The coalition’s fragility and a series of setbacks for the prosecution in Netanyahu’s ongoing corruption case, where one of the star witnesses has proven less than stellar on the stand, have fuelled the enthusiasm of his supporters. But Netanyahu’s path back to office is not as clear as they want to believe.
In the 120-seat Knesset, he currently has the potential support of 54 members, seven short of the majority he needs to form a new government. In the past year, he has succeeded in peeling away two defectors. Seven more still seems an impossible task. The right-wing has a clear majority in the Knesset but too many MKs have burned their bridges to Netanyahu.
The likelier option would be to try to dissolve the Knesset and hold new elections – Israel’s fifth in four years. On paper, with the coalition and opposition evenly tied at 60 members each, all Netanyahu needs is one more vote and Israel is off to the polls. But not all opposition members, worried for their own seats, are up for it. The Likud whips are not convinced they can corral the necessary 61 MKs when a dissolution vote is held.
And even if they were to get them, can Netanyahu’s Likud and the other parties who remain loyal be certain of finally winning the elusive majority? ‘Remarkably, general polling trends have not changed in any meaningful way,’ says Dahlia Scheindlin, a pollster and political strategist. ‘Within the blocs there are slight shifts for individual parties, but they don’t affect the overall prospects for Netanyahu to reach a majority.’

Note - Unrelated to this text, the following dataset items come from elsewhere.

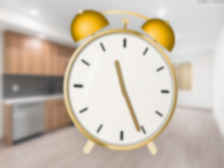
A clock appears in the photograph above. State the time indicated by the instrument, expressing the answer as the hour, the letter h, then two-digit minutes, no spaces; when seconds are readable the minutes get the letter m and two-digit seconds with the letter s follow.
11h26
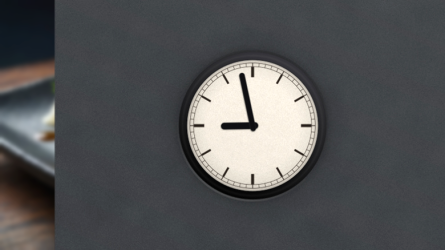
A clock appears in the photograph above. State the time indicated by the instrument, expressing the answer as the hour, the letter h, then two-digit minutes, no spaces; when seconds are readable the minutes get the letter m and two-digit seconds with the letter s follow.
8h58
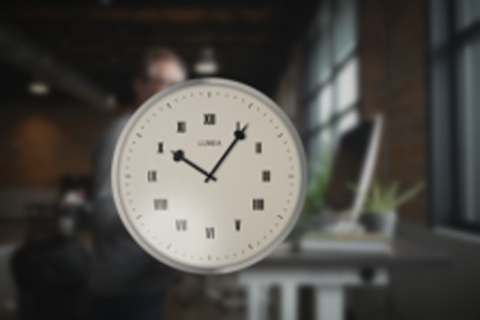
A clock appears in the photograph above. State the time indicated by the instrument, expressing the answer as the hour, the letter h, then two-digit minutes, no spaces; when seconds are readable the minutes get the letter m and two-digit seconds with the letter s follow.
10h06
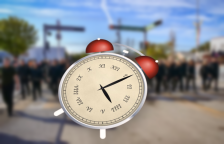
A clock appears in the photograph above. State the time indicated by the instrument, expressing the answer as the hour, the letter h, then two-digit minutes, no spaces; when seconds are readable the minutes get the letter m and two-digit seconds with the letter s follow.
4h06
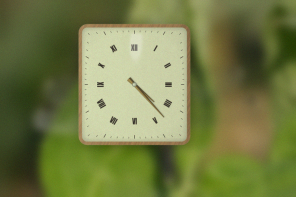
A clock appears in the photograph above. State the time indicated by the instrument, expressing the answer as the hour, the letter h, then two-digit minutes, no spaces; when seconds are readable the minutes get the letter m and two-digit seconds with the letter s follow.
4h23
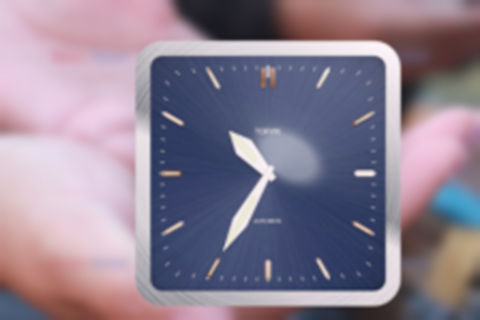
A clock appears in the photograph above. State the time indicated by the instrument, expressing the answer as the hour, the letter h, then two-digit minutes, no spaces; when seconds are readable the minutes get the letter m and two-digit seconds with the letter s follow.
10h35
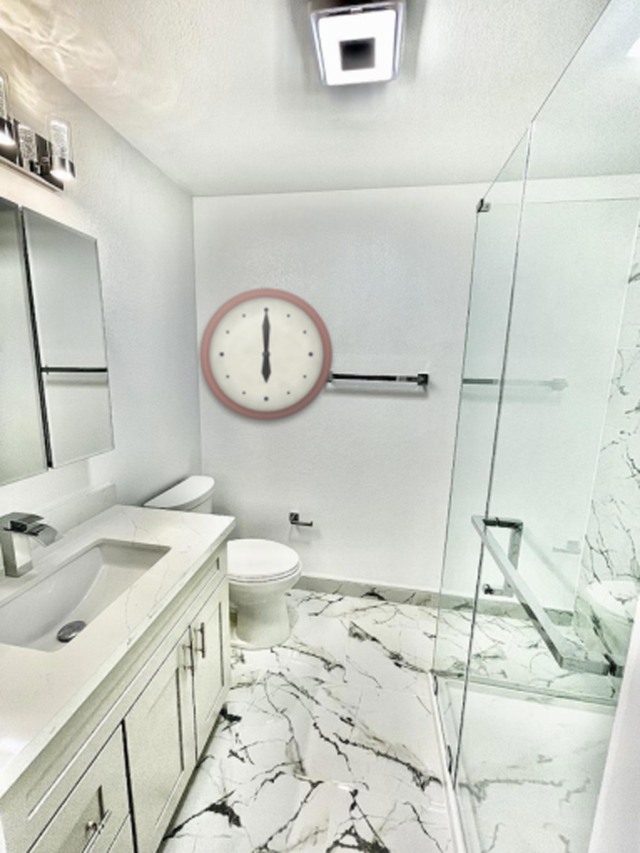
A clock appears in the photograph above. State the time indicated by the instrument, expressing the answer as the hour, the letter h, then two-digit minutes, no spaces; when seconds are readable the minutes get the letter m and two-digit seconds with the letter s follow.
6h00
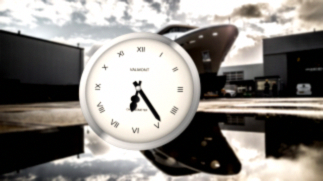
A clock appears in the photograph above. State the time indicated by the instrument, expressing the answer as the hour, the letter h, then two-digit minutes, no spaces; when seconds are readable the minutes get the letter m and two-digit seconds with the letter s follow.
6h24
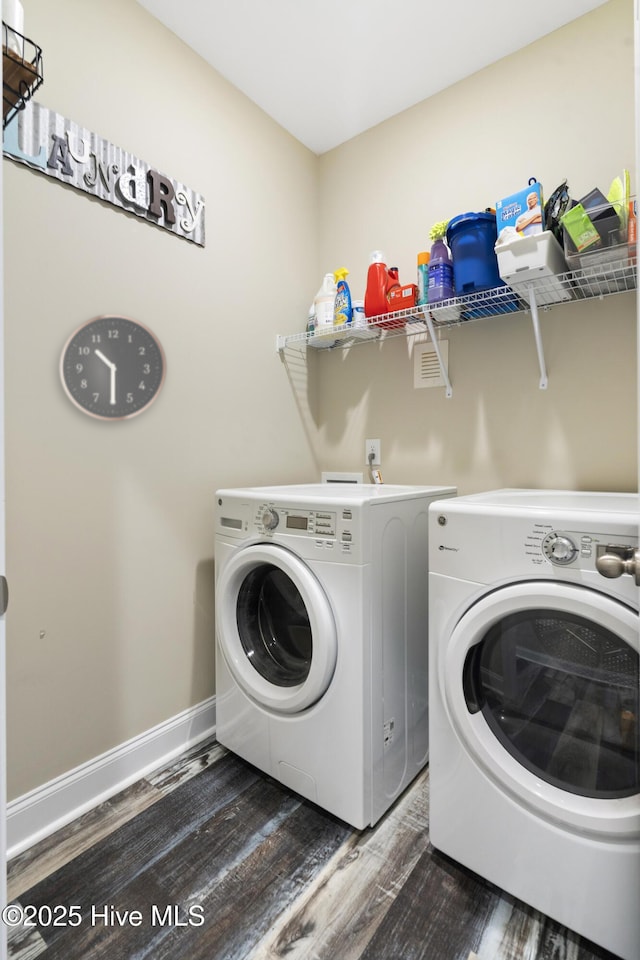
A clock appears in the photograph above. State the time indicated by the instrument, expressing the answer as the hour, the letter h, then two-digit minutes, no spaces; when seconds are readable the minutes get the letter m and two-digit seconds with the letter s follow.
10h30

Netanyahu is an inveterate consumer of polls and can’t believe that the public has not come back to him in droves after a year of what he sees as a woefully incompetent government. He blames his own Likud MKs and three weeks ago berated them for not keeping to the message. ‘When I brief you, I feel you’ve put me on mute,’ he complained in a meeting with his parliamentary faction. But the lack of certainty over the next election’s outcome isn’t stopping him. He wants another throw of the dice as soon as possible.
His adorers call him a winner, but Netanyahu’s political accomplishment is in many ways more impressive. He has led Likud in ten general elections. He has in fact only won four of those, but his ability to return from defeats and stalemates and maintain his complete control of Likud, where no one at present has any realistic chance of challenging his leadership, is what sets him aside from mere mortal politicians. While Netanyahu is still breathing, he will constantly be coming back.